A regular expression (regex/regexp) is a sequence of characters that defines a search pattern, used for pattern matching within strings. Regex is implemented in virtually every programming language and text processing tool.
Core syntax:
| Pattern | Matches | Example |
|---|---|---|
. | Any single character | a.c matches “abc”, “a1c” |
* | Zero or more of preceding | ab*c matches “ac”, “abc”, “abbc” |
+ | One or more of preceding | ab+c matches “abc”, “abbc” (not “ac”) |
? | Zero or one of preceding | colou?r matches “color”, “colour” |
^ | Start of line | ^Error matches lines starting with “Error” |
$ | End of line | \.log$ matches strings ending in “.log” |
[abc] | Character class | [aeiou] matches any vowel |
[^abc] | Negated class | [^0-9] matches non-digits |
\d | Digit (0-9) | \d{3} matches “123” |
\w | Word character (a-z, 0-9, _) | \w+ matches “hello_world” |
\s | Whitespace | \s+ matches spaces, tabs, newlines |
(...) | Capture group | (\d{4})-(\d{2}) captures year and month |
{n,m} | Quantity range | \d{1,3} matches 1-3 digits |
Flags: g (global), i (case-insensitive), m (multiline), s (dotall).

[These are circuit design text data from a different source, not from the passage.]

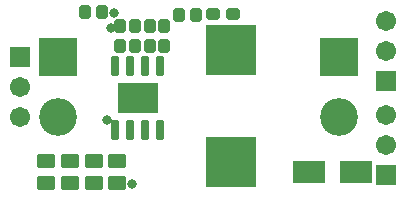
<source format=gts>
G04*
G04 #@! TF.GenerationSoftware,Altium Limited,Altium Designer,20.0.7 (75)*
G04*
G04 Layer_Color=8388736*
%FSLAX44Y44*%
%MOMM*%
G71*
G01*
G75*
G04:AMPARAMS|DCode=24|XSize=1.1032mm|YSize=1.0032mm|CornerRadius=0.1616mm|HoleSize=0mm|Usage=FLASHONLY|Rotation=90.000|XOffset=0mm|YOffset=0mm|HoleType=Round|Shape=RoundedRectangle|*
%AMROUNDEDRECTD24*
21,1,1.1032,0.6800,0,0,90.0*
21,1,0.7800,1.0032,0,0,90.0*
1,1,0.3232,0.3400,0.3900*
1,1,0.3232,0.3400,-0.3900*
1,1,0.3232,-0.3400,-0.3900*
1,1,0.3232,-0.3400,0.3900*
%
%ADD24ROUNDEDRECTD24*%
%ADD25R,4.3032X4.3032*%
%ADD26R,2.7032X1.9032*%
G04:AMPARAMS|DCode=27|XSize=1.1532mm|YSize=1.6032mm|CornerRadius=0.1729mm|HoleSize=0mm|Usage=FLASHONLY|Rotation=90.000|XOffset=0mm|YOffset=0mm|HoleType=Round|Shape=RoundedRectangle|*
%AMROUNDEDRECTD27*
21,1,1.1532,1.2575,0,0,90.0*
21,1,0.8075,1.6032,0,0,90.0*
1,1,0.3457,0.6288,0.4037*
1,1,0.3457,0.6288,-0.4037*
1,1,0.3457,-0.6288,-0.4037*
1,1,0.3457,-0.6288,0.4037*
%
%ADD27ROUNDEDRECTD27*%
%ADD28R,3.4032X2.6032*%
G04:AMPARAMS|DCode=29|XSize=0.7366mm|YSize=1.7032mm|CornerRadius=0.1683mm|HoleSize=0mm|Usage=FLASHONLY|Rotation=0.000|XOffset=0mm|YOffset=0mm|HoleType=Round|Shape=RoundedRectangle|*
%AMROUNDEDRECTD29*
21,1,0.7366,1.3667,0,0,0.0*
21,1,0.4001,1.7032,0,0,0.0*
1,1,0.3366,0.2000,-0.6833*
1,1,0.3366,-0.2000,-0.6833*
1,1,0.3366,-0.2000,0.6833*
1,1,0.3366,0.2000,0.6833*
%
%ADD29ROUNDEDRECTD29*%
G04:AMPARAMS|DCode=30|XSize=1.0032mm|YSize=1.1032mm|CornerRadius=0.1616mm|HoleSize=0mm|Usage=FLASHONLY|Rotation=180.000|XOffset=0mm|YOffset=0mm|HoleType=Round|Shape=RoundedRectangle|*
%AMROUNDEDRECTD30*
21,1,1.0032,0.7800,0,0,180.0*
21,1,0.6800,1.1032,0,0,180.0*
1,1,0.3232,-0.3400,0.3900*
1,1,0.3232,0.3400,0.3900*
1,1,0.3232,0.3400,-0.3900*
1,1,0.3232,-0.3400,-0.3900*
%
%ADD30ROUNDEDRECTD30*%
G04:AMPARAMS|DCode=31|XSize=1.1032mm|YSize=1.0032mm|CornerRadius=0.1616mm|HoleSize=0mm|Usage=FLASHONLY|Rotation=0.000|XOffset=0mm|YOffset=0mm|HoleType=Round|Shape=RoundedRectangle|*
%AMROUNDEDRECTD31*
21,1,1.1032,0.6800,0,0,0.0*
21,1,0.7800,1.0032,0,0,0.0*
1,1,0.3232,0.3900,-0.3400*
1,1,0.3232,-0.3900,-0.3400*
1,1,0.3232,-0.3900,0.3400*
1,1,0.3232,0.3900,0.3400*
%
%ADD31ROUNDEDRECTD31*%
%ADD32C,3.2032*%
%ADD33R,3.2032X3.2032*%
%ADD34C,1.7032*%
%ADD35R,1.7032X1.7032*%
%ADD36C,0.8032*%
D24*
X111500Y141000D02*
D03*
Y124000D02*
D03*
X124000Y141000D02*
D03*
Y124000D02*
D03*
X136500Y141000D02*
D03*
Y124000D02*
D03*
X99000Y141000D02*
D03*
Y124000D02*
D03*
D25*
X193000Y120500D02*
D03*
Y25500D02*
D03*
D26*
X259000Y17500D02*
D03*
X299000D02*
D03*
D27*
X36500Y8250D02*
D03*
Y26750D02*
D03*
X56500Y8250D02*
D03*
Y26750D02*
D03*
X76500Y8250D02*
D03*
Y26750D02*
D03*
X96500Y8250D02*
D03*
Y26750D02*
D03*
D28*
X114000Y80000D02*
D03*
D29*
X133051Y107000D02*
D03*
X120351D02*
D03*
X107651D02*
D03*
X94951D02*
D03*
Y53000D02*
D03*
X133051D02*
D03*
X120351D02*
D03*
X107651D02*
D03*
D30*
X69000Y152500D02*
D03*
X84000D02*
D03*
X163500Y150000D02*
D03*
X148500D02*
D03*
D31*
X177500Y151000D02*
D03*
X194500D02*
D03*
D32*
X284000Y64200D02*
D03*
X46500D02*
D03*
D33*
X284000Y115000D02*
D03*
X46500D02*
D03*
D34*
X324000Y40400D02*
D03*
X324000Y65799D02*
D03*
X324000Y119601D02*
D03*
X324000Y145000D02*
D03*
X14000Y89600D02*
D03*
X14000Y64201D02*
D03*
D35*
X324000Y15000D02*
D03*
X324000Y94201D02*
D03*
X14000Y115000D02*
D03*
D36*
X109000Y7000D02*
D03*
X94000Y152000D02*
D03*
X91000Y139000D02*
D03*
X88000Y61000D02*
D03*
M02*

</source>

Performance warning: certain patterns cause catastrophic backtracking (exponential time complexity). Avoid nested quantifiers like (a+)+. Use atomic groups or possessive quantifiers where supported. Libraries like RE2 (Google) guarantee linear-time matching.
Regex in practice
# Find IP addresses in a log file
$ grep -oE '\b([0-9]{1,3}\.){3}[0-9]{1,3}\b' /var/log/auth.log
# Extract email addresses from text
$ grep -oP '[\w.+-]+@[\w-]+\.[\w.]+' contacts.txt
# Validate an IPv4 address (strict)
$ echo "192.168.1.1" | grep -P '^((25[0-5]|2[0-4]\d|1?\d\d?)\.){3}(25[0-5]|2[0-4]\d|1?\d\d?)$'
# Replace text in files (sed)
$ sed -i 's/http:\/\//https:\/\//g' config.yaml
# Find failed SSH logins with username
$ grep -P 'Failed password for (\w+) from' /var/log/auth.log
# Count unique source IPs in nginx access log
$ grep -oP '\d+\.\d+\.\d+\.\d+' access.log | sort -u | wc -l Regex is an essential tool for every IT professional. Log analysis (grep through millions of lines for error patterns), input validation (verify email, IP, phone number formats), text transformation (sed, awk for bulk config changes), and security monitoring (SIEM detection rules) all rely on regex. In web development, regex validates form inputs and parses URLs. In CI/CD, regex patterns trigger pipelines on specific branch names or file paths. The common complaint is readability: a production regex like ^(?:(?:25[0-5]|2[0-4]\d|[01]?\d\d?)\.){3}(?:25[0-5]|2[0-4]\d|[01]?\d\d?)$ is valid but impenetrable. Always add comments explaining complex patterns. Tools like regex101.com provide interactive testing and explanation of any pattern.